I hear the muffled report of weapons fire close by. Turning left, I find a new hole in the face of one of the female vampires. The gun barrel retracts back into Aiden’s mouth and sure, his life bar takes a hit for using an illegal weapon, but the gat-in-the-mouth trick is totally worth the penalty.
Frances Euphoria: They keep healing and not dying!
Doc is doing the shoot-and-scoot thing like he invented it – and who knows? His weapon is a large diameter tube on a rifle stock, and every time he touc
hes the firing stud the weapon goes BRRRT and blows a Penanggalan’s head into vapor – which puts them down for just as long as it takes for the vapor to coalesce into a new head. The weapon goes dry; he pops the tube off the stock, inserts a new one and goes back to BRRRT-ing.

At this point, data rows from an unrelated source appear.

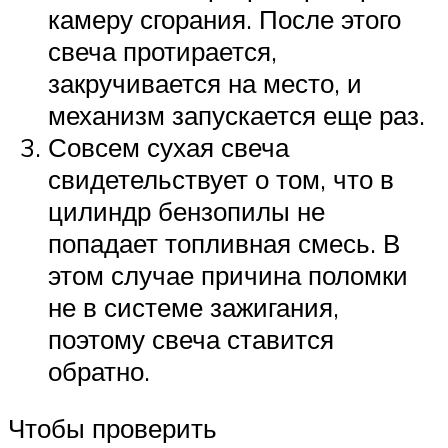
камеру сгорания. После этого
свеча протирается,
закручивается на место, и
механизм запускается еще раз.
Совсем сухая свеча
свидетельствует о том, что в
цилиндр бензопилы не
попадает топливная смесь. В
этом случае причина поломки
не в системе зажигания,
поэтому свеча ставится
обратно.
Чтобы проверить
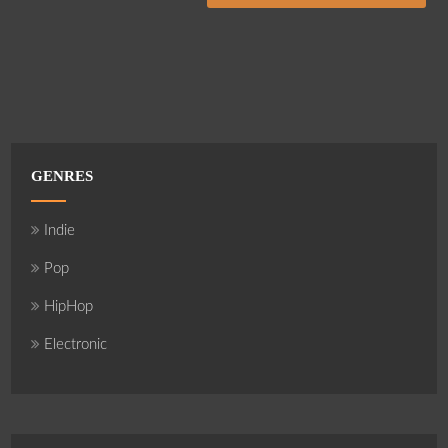
GENRES
Indie
Pop
HipHop
Electronic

Frances Euphoria: This is getting real dark, real quick.
I’m just about to do this the old fashion way and equip my Lestat Vamp-B-Gone undead eradication kit, item 272 – which consists of garlic-infused sparkling Holy Water and silver nitrate in a classic, crucifix-bedazzled Super Soaker 50, personally blessed by Pope George Ringo – when Sophia throws her jazz hands in the air.
“ENOUGH!”
The Maila Nurmis cease their attack. They jerk, shiver, twitch, and tear into themselves like starving wolves on a three legged deer in a bacon suit. One rakes sharp-clawed fingers down her face to drag the flesh into her mouth; another gnaws her own arm off like a nightmarish Petey Otterloop. A third has torn open her abdomen and is shoveling ragged handfuls of her own internal organs down her neck. Yes, they’re only – only – NPCs, but it’s a gut-wrenching spectacle all the same.
Rocket lowers his sai. “Holy Schnikes! That’s got to be the Flesh Stripper spell!”

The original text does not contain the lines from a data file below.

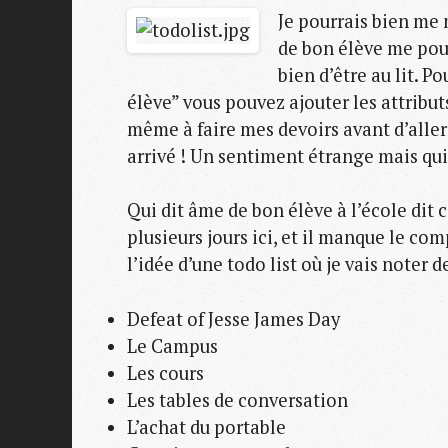
Je pourrais bien me 
de bon élève me pous
bien d’être au lit. 
élève” vous pouvez ajouter les attribu
même à faire mes devoirs avant d’aller 
arrivé ! Un sentiment étrange mais qui
Qui dit âme de bon élève à l’école dit c
plusieurs jours ici, et il manque le c
l’idée d’une todo list où je vais noter 
Defeat of Jesse James Day
Le Campus
Les cours
Les tables de conversation
L’achat du portable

Sophia barely acknowledges with a nod, and continues to regard the feeding frenzy with clinical detachment as the vampires pick up their pace and gorge themselves on themselves just as quickly as they rejuvenate. Aiden keeps his eyes on Sophia’s study in autosarcophagy, admiring her handiwork.
Frances Euphoria: We don’t have to watch this, do we?
“No, let’s move on.”
Both Thuleans give floating Sophia the hairy eyeball. “That’s a pretty strange spell,” says Red as he grips his wife’s hand and shudders. “Never seen it before.”
“Gruesome,” Blue says.
“Flesh Stripper,” she tells them. “Only Black Mages can cast it, and I’m a Mind Mage, but I possess a relic that allows me to use the spell.” She lifts the bottom of her robe and shows them her anklet. “Believe it or not, I found it in a second hand shop in Valhalla, yet another reason I totally love that part of Porthos. You can find things there that you can’t find anywhere else … ” She turns to me. “It’s too bad I can’t go back there.”